The school I was teaching at is going to ungraded homework in math classes next year. I discussed this with my chemistry classes one day and asked how they'd like it. Half the class was appalled at the idea of not getting "free" homework points to boost their grade while the other class cheered and said "Cool! No homework EVER.". I do not see this working well.
We are on the block schedule, meaning 90 days for each semester (18 weeks). If state testing is in the 16th week, we lose 2-2.5 weeks of teaching that curriculum. (Why, you ask, are the state tests given that early? Because the bubble sheets are sent cross country to another state in order to be graded, analyzed, etc. then sent back. Again you ask, 'Why?" Because someone in the state of Tennessee is friends with the state DOE and money is being made from this effort. Too detailed to go into here, but it's true.)
Now, we are down to 15-16 weeks of teaching the curriculum. But wait! there must be 1-2 weeks of reviewing of the curriculum before those bloody standardized tests. And review we must, as they are now a part of our teacher (and school) evaluation.
Now let's remove those days we are not in class for volleyball games, plays, class meetings, pep rallys, etc. Let's say a 8 days (1.5 weeks).
So what do we have left? Out of 18 weeks to teach my Chemistry class the curriculum that the state dictates I must cover, I really only have about 13-14 weeks.
Oh, and BTW, the last 2 weeks are essentially babysitting, since the finals are already done. We might do some labs but as for curriculum - not a chance. the students know that after the state exams are done, so are they.
Without a grade, how do you get them to do the homework?
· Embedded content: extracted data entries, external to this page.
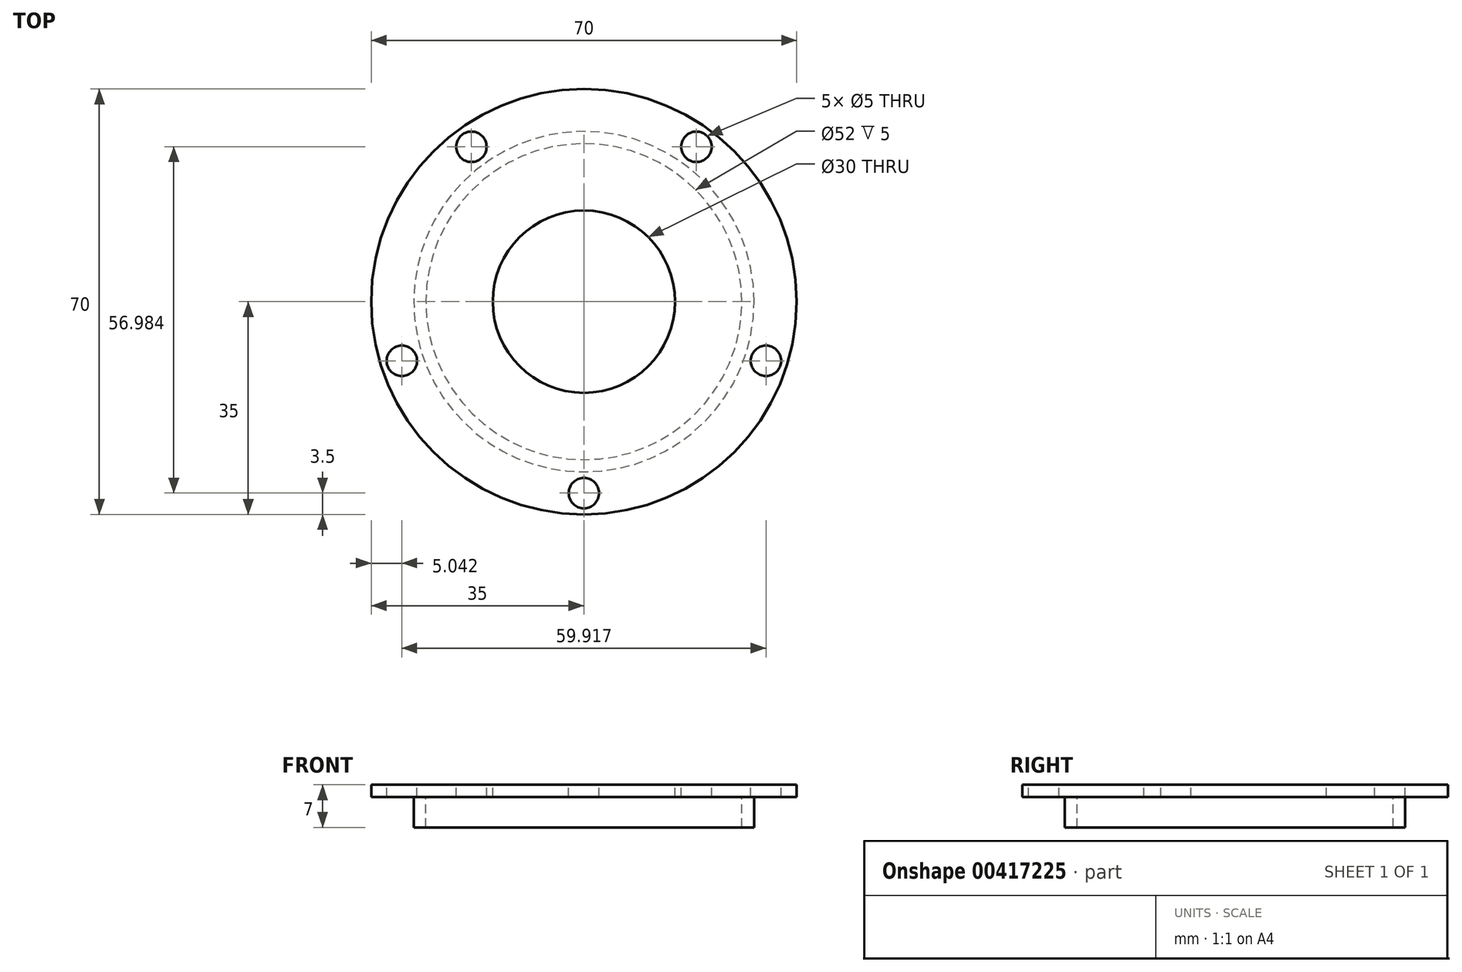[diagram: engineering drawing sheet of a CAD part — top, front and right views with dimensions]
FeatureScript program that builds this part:
annotation { "Feature Type Name" : "Feature", "Feature Type Description" : "" }
export const myFeature = defineFeature(function(context is Context, id is Id, definition is map)
    precondition{}
    {
        {
            var Q0;
            Q0=qCreatedBy(makeId("Front.planeOp"),FACE);
            var sketch = newSketch(context, id + "F0", { "sketchPlane" : qUnion([Q0])});
            skLineSegment(sketch, "E0", {"start": v(0, 9.86) * mm, "end": v(0, -12.44) * mm, "construction": true});
            skLineSegment(sketch, "E1", {"start": v(-35, 2) * mm, "end": v(-35, 0) * mm});
            skLineSegment(sketch, "E2", {"start": v(-35, 0) * mm, "end": v(-28, 0) * mm});
            skLineSegment(sketch, "E3", {"start": v(-28, 0) * mm, "end": v(-28, -5) * mm});
            skLineSegment(sketch, "E4", {"start": v(-28, -5) * mm, "end": v(-26, -5) * mm});
            skLineSegment(sketch, "E5", {"start": v(-26, -5) * mm, "end": v(-26, 0) * mm});
            skLineSegment(sketch, "E6", {"start": v(-26, 0) * mm, "end": v(-15, 0) * mm});
            skLineSegment(sketch, "E7", {"start": v(-15, 0) * mm, "end": v(-15, 2) * mm});
            skLineSegment(sketch, "E8", {"start": v(-15, 2) * mm, "end": v(-35, 2) * mm});
            skSolve(sketch);
        }
        {
            var Q0;
            Q0=makeQuery(id+"F0.imprint","IMPRINT",FACE,{"disambiguationData":[TD([[makeQuery(id+"F0.imprint","IMPRINT",EDGE,{"derivedFrom":sQuery(id+"F0.wireOp",EDGE,"E1")}),1.0]])]});
            var Q1;
            Q1=sQuery(id+"F0.wireOp",EDGE,"E0");
            revolve(context, id + "F1", {"entities" : qUnion([Q0]), "axis" : qUnion([Q1]), "revolveType" : RevolveType.FULL});
        }
        {
            var Q0;
            Q0=qCreatedBy(makeId("Top.planeOp"),FACE);
            var sketch = newSketch(context, id + "F2", { "sketchPlane" : qUnion([Q0])});
            skCircle(sketch, "E9", {"center": v(0, 0) * mm, "radius": 31.5 * mm, "construction": true});
            skPoint(sketch, "E10", {"position": v(0, -31.5) * mm});
            skPoint(sketch, "E11.1.0", {"position": v(29.96, -9.73) * mm});
            skPoint(sketch, "E11.2.0", {"position": v(18.52, 25.48) * mm});
            skPoint(sketch, "E11.3.0", {"position": v(-18.52, 25.48) * mm});
            skPoint(sketch, "E11.4.0", {"position": v(-29.96, -9.73) * mm});
            skSolve(sketch);
        }
        {
            var Q0;
            Q0=sQuery(id+"F2.wireOp",VERTEX,"E10");
            var Q1;
            Q1=sQuery(id+"F2.wireOp",VERTEX,"E11.4.0");
            var Q2;
            Q2=sQuery(id+"F2.wireOp",VERTEX,"E11.3.0");
            var Q3;
            Q3=sQuery(id+"F2.wireOp",VERTEX,"E11.2.0");
            var Q4;
            Q4=sQuery(id+"F2.wireOp",VERTEX,"E11.1.0");
            var Q5;
            Q5=makeQuery(id+"F1.opRevolve","SWEPT_BODY",BODY,{"disambiguationData":[OSD([sQuery(id+"F0.wireOp",EDGE,"E1"),sQuery(id+"F0.wireOp",EDGE,"E2"),sQuery(id+"F0.wireOp",EDGE,"E3"),sQuery(id+"F0.wireOp",EDGE,"E4"),sQuery(id+"F0.wireOp",EDGE,"E5"),sQuery(id+"F0.wireOp",EDGE,"E6"),sQuery(id+"F0.wireOp",EDGE,"E7"),sQuery(id+"F0.wireOp",EDGE,"E8")])]});
            hole(context, id + "F3", {"style" : HoleStyle.SIMPLE, "endStyle" : HoleEndStyle.BLIND, "oppositeDirection" : true, "holeDiameter" : 5 * mm, "holeDepth" : 2 * mm, "isTappedThrough" : true, "tappedDepth" : 12 * mm, "tapClearance" : 3, "locations" : qUnion([Q0, Q1, Q2, Q3, Q4]), "scope" : qUnion([Q5]), "startStyle" : HoleStartStyle.PART});
        }
    });
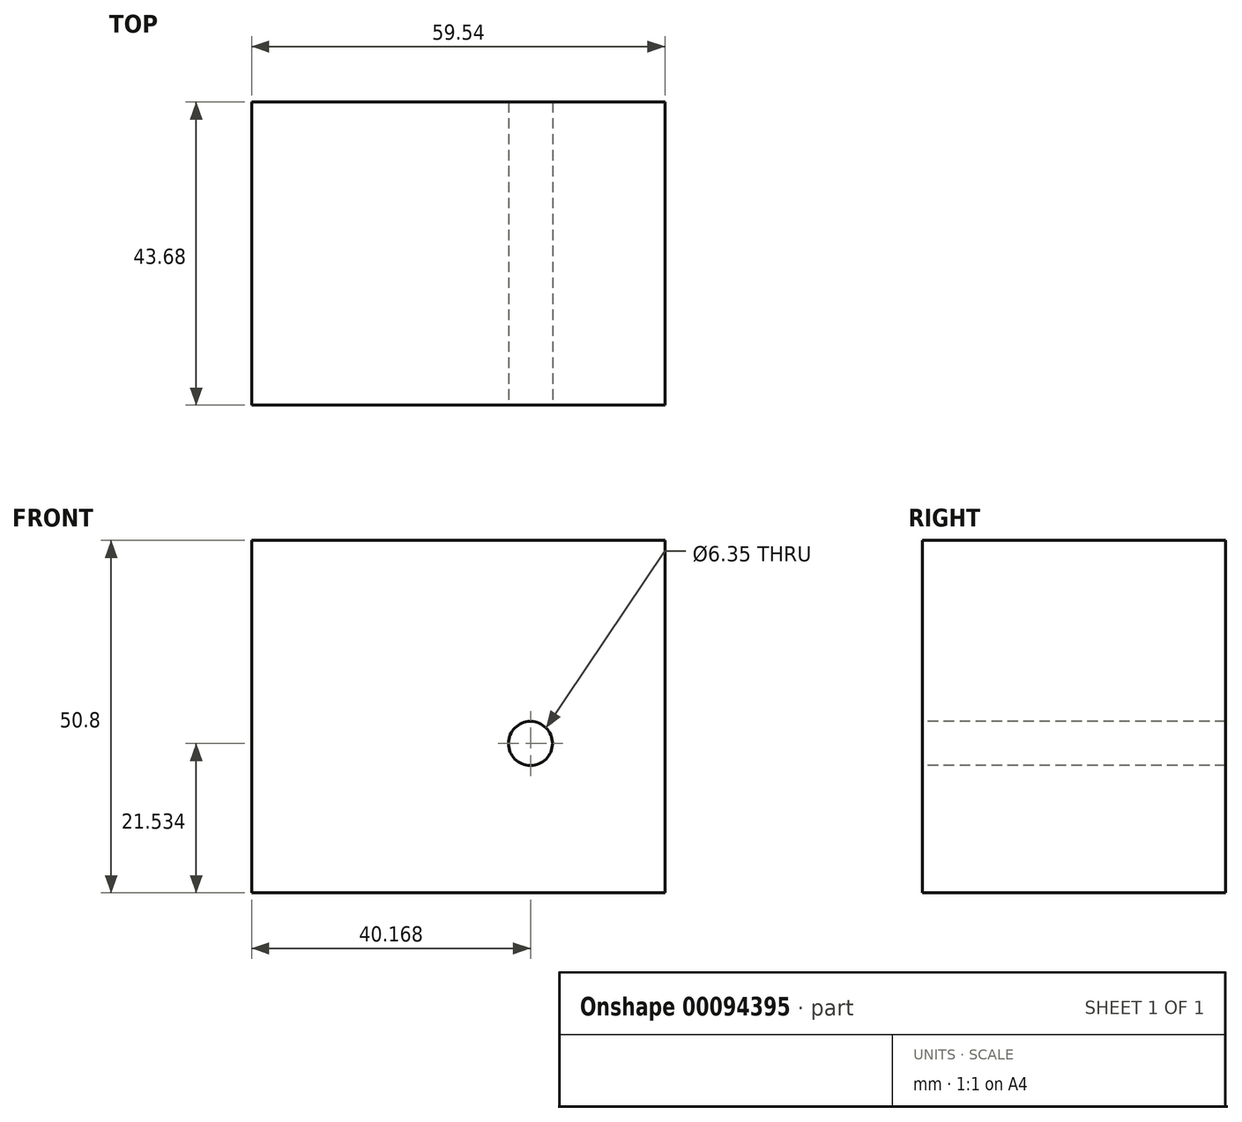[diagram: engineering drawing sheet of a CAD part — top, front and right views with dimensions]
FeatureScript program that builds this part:
annotation { "Feature Type Name" : "Feature", "Feature Type Description" : "" }
export const myFeature = defineFeature(function(context is Context, id is Id, definition is map)
    precondition{}
    {
        {
            var Q0;
            Q0=qCreatedBy(makeId("Top.planeOp"),FACE);
            var sketch = newSketch(context, id + "F0", { "sketchPlane" : qUnion([Q0])});
            skLineSegment(sketch, "E0.bottom", {"start": v(0, 0) * mm, "end": v(59.54, 0) * mm});
            skLineSegment(sketch, "E0.top", {"start": v(0, -43.68) * mm, "end": v(59.54, -43.68) * mm});
            skLineSegment(sketch, "E0.left", {"start": v(0, 0) * mm, "end": v(0, -43.68) * mm});
            skLineSegment(sketch, "E0.right", {"start": v(59.54, 0) * mm, "end": v(59.54, -43.68) * mm});
            skSolve(sketch);
        }
        {
            var Q0;
            Q0 = qSketchRegion(id + "F0", true);
            extrude(context, id + "F1", {"entities" : qUnion([Q0]), "depth" : 50.8 * mm});
        }
        {
            var Q0;
            Q0=makeQuery(id+"F1.opExtrude","SWEPT_FACE",FACE,{"disambiguationData":[OSD([sQuery(id+"F0.wireOp",EDGE,"E0.top")])]});
            var sketch = newSketch(context, id + "F2", { "sketchPlane" : qUnion([Q0])});
            skCircle(sketch, "E1", {"center": v(40.17, 21.53) * mm, "radius": 6.96 * mm});
            skSolve(sketch);
        }
        {
            var Q0;
            Q0=sQuery(id+"F2.wireOp",VERTEX,"E1.center");
            var Q1;
            Q1=makeQuery(id+"F1.opExtrude","SWEPT_BODY",BODY,{"disambiguationData":[OSD([sQuery(id+"F0.wireOp",EDGE,"E0.bottom"),sQuery(id+"F0.wireOp",EDGE,"E0.top"),sQuery(id+"F0.wireOp",EDGE,"E0.left"),sQuery(id+"F0.wireOp",EDGE,"E0.right")])]});
            hole(context, id + "F3", {"style" : HoleStyle.SIMPLE, "endStyle" : HoleEndStyle.THROUGH, "holeDiameter" : 6.35 * mm, "locations" : qUnion([Q0]), "scope" : qUnion([Q1]), "isTappedThrough" : true});
        }
    });
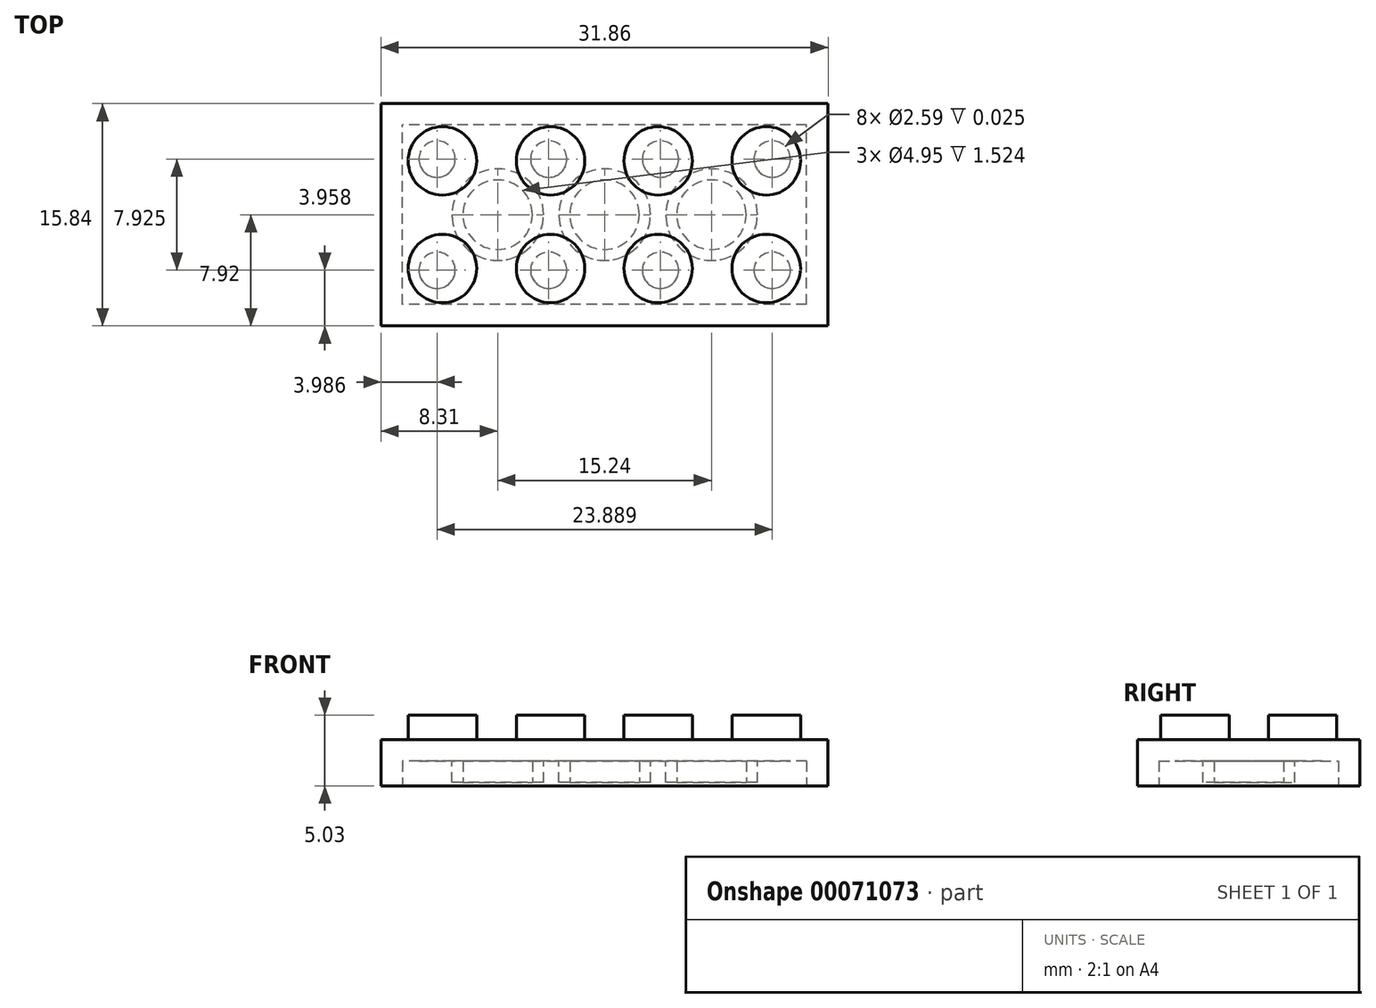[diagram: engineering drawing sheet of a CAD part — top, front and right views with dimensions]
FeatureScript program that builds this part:
annotation { "Feature Type Name" : "Feature", "Feature Type Description" : "" }
export const myFeature = defineFeature(function(context is Context, id is Id, definition is map)
    precondition{}
    {
        {
            var Q0;
            Q0=qCreatedBy(makeId("Top.planeOp"),FACE);
            var sketch = newSketch(context, id + "F0", { "sketchPlane" : qUnion([Q0])});
            skLineSegment(sketch, "E0.rect.bottom", {"start": v(15.93, -7.92) * mm, "end": v(-15.93, -7.92) * mm});
            skLineSegment(sketch, "E0.rect.top", {"start": v(15.93, 7.92) * mm, "end": v(-15.93, 7.92) * mm});
            skLineSegment(sketch, "E0.rect.left", {"start": v(15.93, -7.92) * mm, "end": v(15.93, 7.92) * mm});
            skLineSegment(sketch, "E0.rect.right", {"start": v(-15.93, -7.92) * mm, "end": v(-15.93, 7.92) * mm});
            skPoint(sketch, "E0.rect.middle", {"position": v(0, 0) * mm});
            skSolve(sketch);
        }
        {
            var Q0;
            Q0 = qSketchRegion(id + "F0", true);
            extrude(context, id + "F1", {"entities" : qUnion([Q0]), "depth" : 3.28 * mm});
        }
        {
            var Q0;
            Q0=makeQuery(id+"F1.opExtrude","CAP_FACE",FACE,{"disambiguationData":[OSD([sQuery(id+"F0.wireOp",EDGE,"E0.rect.bottom"),sQuery(id+"F0.wireOp",EDGE,"E0.rect.top"),sQuery(id+"F0.wireOp",EDGE,"E0.rect.left"),sQuery(id+"F0.wireOp",EDGE,"E0.rect.right")])],"isStart":true});
            shell(context, id + "F2", {"entities" : qUnion([Q0]), "thickness" : 1.52 * mm});
        }
        {
            var Q0;
            Q0=makeQuery(id+"F2.opShell","OFFSET_FACE",FACE,{"disambiguationData":[OSD([sQuery(id+"F0.wireOp",EDGE,"E0.rect.bottom"),sQuery(id+"F0.wireOp",EDGE,"E0.rect.top"),sQuery(id+"F0.wireOp",EDGE,"E0.rect.left"),sQuery(id+"F0.wireOp",EDGE,"E0.rect.right")])]});
            var sketch = newSketch(context, id + "F3", { "sketchPlane" : qUnion([Q0])});
            skCircle(sketch, "E1", {"center": v(0, 0) * mm, "radius": 3.26 * mm});
            skCircle(sketch, "E2", {"center": v(-7.62, 0) * mm, "radius": 3.26 * mm});
            skCircle(sketch, "E3", {"center": v(7.62, 0) * mm, "radius": 3.26 * mm});
            skSolve(sketch);
        }
        {
            var Q0;
            Q0 = qSketchRegion(id + "F3", true);
            extrude(context, id + "F4", {"entities" : qUnion([Q0]), "operationType" : NewBodyOperationType.ADD, "depth" : 1.52 * mm});
        }
        {
            var Q0;
            Q0=makeQuery(id+"F4.opExtrude","CAP_FACE",FACE,{"disambiguationData":[OSD([sQuery(id+"F3.wireOp",EDGE,"E1")])],"isStart":false});
            var sketch = newSketch(context, id + "F5", { "sketchPlane" : qUnion([Q0])});
            skCircle(sketch, "E4", {"center": v(0, 0) * mm, "radius": 2.48 * mm});
            skSolve(sketch);
        }
        {
            var Q0;
            Q0=makeQuery(id+"F4.opExtrude","CAP_FACE",FACE,{"disambiguationData":[OSD([sQuery(id+"F3.wireOp",EDGE,"E2")])],"isStart":false});
            var sketch = newSketch(context, id + "F6", { "sketchPlane" : qUnion([Q0])});
            skCircle(sketch, "E5", {"center": v(-7.62, 0) * mm, "radius": 2.48 * mm});
            skSolve(sketch);
        }
        {
            var Q0;
            Q0=makeQuery(id+"F4.opExtrude","CAP_FACE",FACE,{"disambiguationData":[OSD([sQuery(id+"F3.wireOp",EDGE,"E3")])],"isStart":false});
            var sketch = newSketch(context, id + "F7", { "sketchPlane" : qUnion([Q0])});
            skCircle(sketch, "E6", {"center": v(7.62, 0) * mm, "radius": 2.48 * mm});
            skSolve(sketch);
        }
        {
            var Q0;
            Q0 = qSketchRegion(id + "F5", true);
            extrude(context, id + "F8", {"entities" : qUnion([Q0]), "operationType" : NewBodyOperationType.REMOVE, "oppositeDirection" : true, "depth" : 1.52 * mm});
        }
        {
            var Q0;
            Q0 = qSketchRegion(id + "F6", true);
            extrude(context, id + "F9", {"entities" : qUnion([Q0]), "operationType" : NewBodyOperationType.REMOVE, "oppositeDirection" : true, "depth" : 1.52 * mm});
        }
        {
            var Q0;
            Q0 = qSketchRegion(id + "F7", true);
            extrude(context, id + "F10", {"entities" : qUnion([Q0]), "operationType" : NewBodyOperationType.REMOVE, "oppositeDirection" : true, "depth" : 1.52 * mm});
        }
        {
            var Q0;
            Q0=makeQuery(id+"F1.opExtrude","CAP_FACE",FACE,{"disambiguationData":[OSD([sQuery(id+"F0.wireOp",EDGE,"E0.rect.bottom"),sQuery(id+"F0.wireOp",EDGE,"E0.rect.top"),sQuery(id+"F0.wireOp",EDGE,"E0.rect.left"),sQuery(id+"F0.wireOp",EDGE,"E0.rect.right")])],"isStart":false});
            var sketch = newSketch(context, id + "F11", { "sketchPlane" : qUnion([Q0])});
            skCircle(sketch, "E7", {"center": v(-11.56, 3.84) * mm, "radius": 2.44 * mm});
            skCircle(sketch, "E8", {"center": v(-3.85, 3.84) * mm, "radius": 2.44 * mm});
            skCircle(sketch, "E9", {"center": v(3.82, 3.84) * mm, "radius": 2.44 * mm});
            skCircle(sketch, "E10", {"center": v(11.52, 3.84) * mm, "radius": 2.44 * mm});
            skCircle(sketch, "E11", {"center": v(11.52, -3.83) * mm, "radius": 2.44 * mm});
            skCircle(sketch, "E12", {"center": v(3.82, -3.83) * mm, "radius": 2.44 * mm});
            skCircle(sketch, "E13", {"center": v(-3.85, -3.83) * mm, "radius": 2.44 * mm});
            skCircle(sketch, "E14", {"center": v(-11.56, -3.83) * mm, "radius": 2.44 * mm});
            skSolve(sketch);
        }
        {
            var Q0;
            Q0 = qSketchRegion(id + "F11", true);
            extrude(context, id + "F12", {"entities" : qUnion([Q0]), "operationType" : NewBodyOperationType.ADD, "depth" : 1.75 * mm});
        }
        {
            var Q0;
            Q0=makeQuery(id+"F1.opExtrude","CAP_FACE",FACE,{"disambiguationData":[OSD([sQuery(id+"F0.wireOp",EDGE,"E0.rect.bottom"),sQuery(id+"F0.wireOp",EDGE,"E0.rect.top"),sQuery(id+"F0.wireOp",EDGE,"E0.rect.left"),sQuery(id+"F0.wireOp",EDGE,"E0.rect.right")])],"isStart":true});
            var sketch = newSketch(context, id + "F13", { "sketchPlane" : qUnion([Q0])});
            skCircle(sketch, "E15", {"center": v(-3.98, 3.96) * mm, "radius": 1.3 * mm});
            skCircle(sketch, "E16", {"center": v(-11.94, 3.96) * mm, "radius": 1.3 * mm});
            skCircle(sketch, "E17", {"center": v(-11.94, -3.96) * mm, "radius": 1.3 * mm});
            skCircle(sketch, "E18", {"center": v(-3.98, -3.96) * mm, "radius": 1.3 * mm});
            skCircle(sketch, "E19", {"center": v(3.98, -3.96) * mm, "radius": 1.3 * mm});
            skCircle(sketch, "E20", {"center": v(11.94, -3.96) * mm, "radius": 1.3 * mm});
            skCircle(sketch, "E21", {"center": v(11.94, 3.96) * mm, "radius": 1.3 * mm});
            skCircle(sketch, "E22", {"center": v(3.98, 3.96) * mm, "radius": 1.3 * mm});
            skSolve(sketch);
        }
        {
            var Q0;
            Q0 = qSketchRegion(id + "F13", true);
            extrude(context, id + "F14", {"entities" : qUnion([Q0]), "operationType" : NewBodyOperationType.REMOVE, "oppositeDirection" : true, "depth" : 1.78 * mm});
        }
    });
When I first started teaching, I had no intention of grading everything we did in class or homework. After a while, my students figured out that I don't grade everything. One day I passed out the day's activity, which was intended to be an investigation to introduce a new topic and a hand went up. The question was "Is this being graded?". When I said no, I kid you not, half the class put down their pencils and would not participate.
The school I was teaching at is going to ungraded homework in math classes next year. I discussed this with my chemistry classes one day and asked how they'd like it. Half the class was appalled at the idea of not getting "free" homework points to boost their grade while the other class cheered and said "Cool! No homework EVER.". I do not see this working well.
It is working fine. It can be applied towards their effort grade, just not their achievement grade. So if they don't do the hw, the effort grade drops. This is only policy up through sixth grade with the standards based grading.
You're focused on homework. We don't have to give homework. They are graded on what they demonstrate in school.
They still do the homework. Maybe it's a different population, but their parents won't let them not do it. The students who don't do it probably wouldn't do it even if it was graded.
Another interesting point is that we are not supposed to penalize the grade for work that is turned in "late".
It is working fine. It can be applied towards their effort grade, just not their achievement grade. So if they don't do the hw, the effort grade drops. This is only policy up through sixth grade with the standards based grading.
You're focused on homework. We don't have to give homework. They are graded on what they demonstrate in school.
They still do the homework. Maybe it's a different population, but their parents won't let them not do it. The students who don't do it probably wouldn't do it even if it was graded.
Another interesting point is that we are not supposed to penalize the grade for work that is turned in "late".
We don't have effort grades.
We're not supposed to penalize late work either. I kid you not, I took home a stack of papers to grade that was a foot and a half high the last weekend of the semester.
I think a shorter school year forces one to focus better.